Exercise directions »
Scan the records below and report how many lines include the string "Wireline"; the number alone will do.

Recorded data »

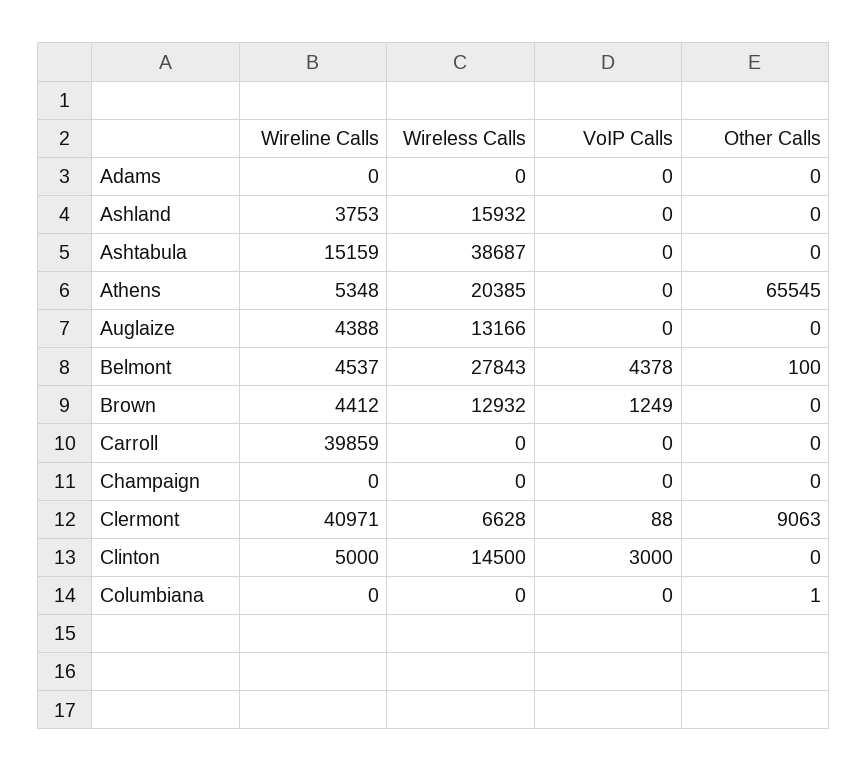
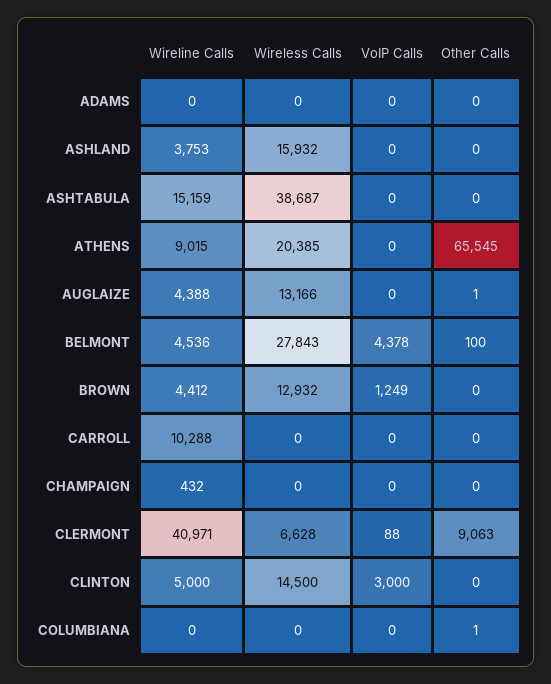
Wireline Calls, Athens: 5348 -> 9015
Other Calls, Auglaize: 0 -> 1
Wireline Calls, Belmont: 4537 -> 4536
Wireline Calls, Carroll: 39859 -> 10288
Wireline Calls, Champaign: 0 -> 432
==
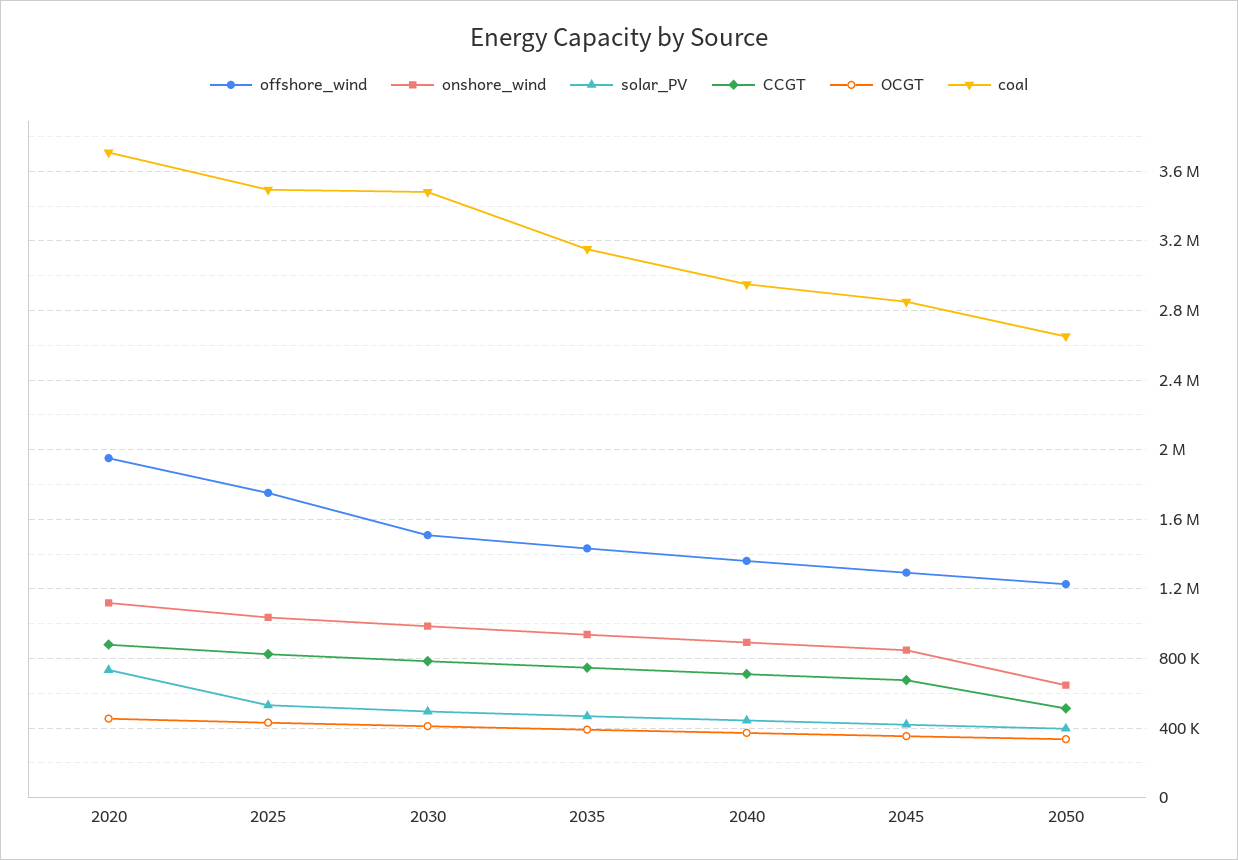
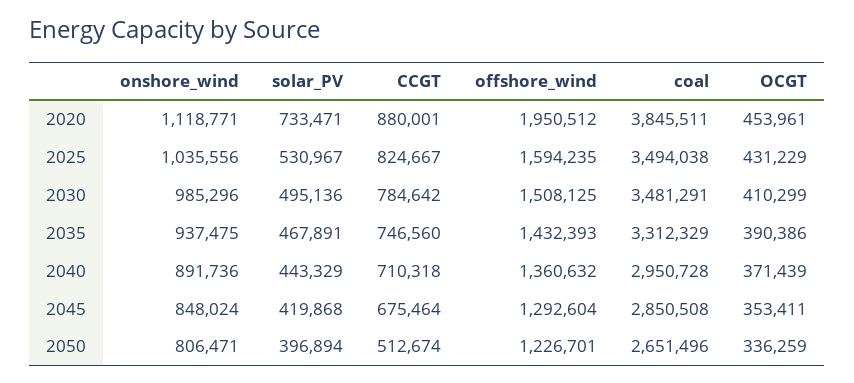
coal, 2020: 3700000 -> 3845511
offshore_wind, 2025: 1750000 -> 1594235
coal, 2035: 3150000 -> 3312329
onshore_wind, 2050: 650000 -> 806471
---
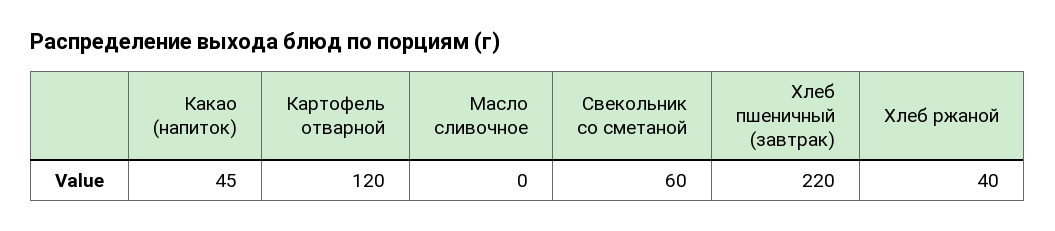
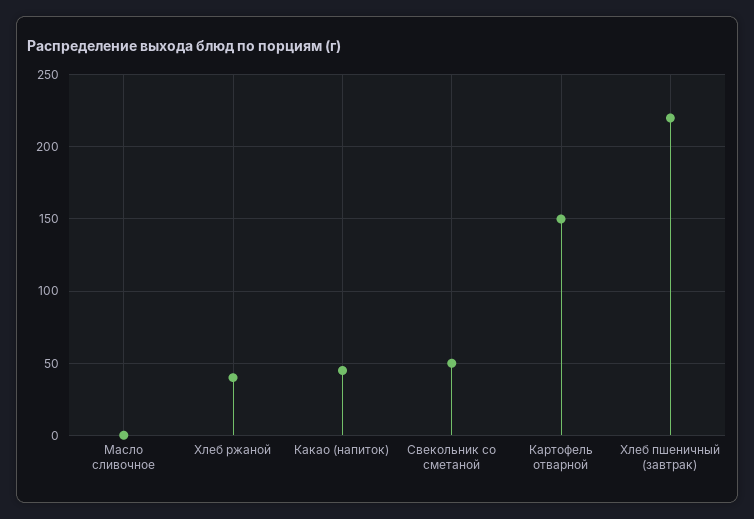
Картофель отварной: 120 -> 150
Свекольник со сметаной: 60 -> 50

Solution »
4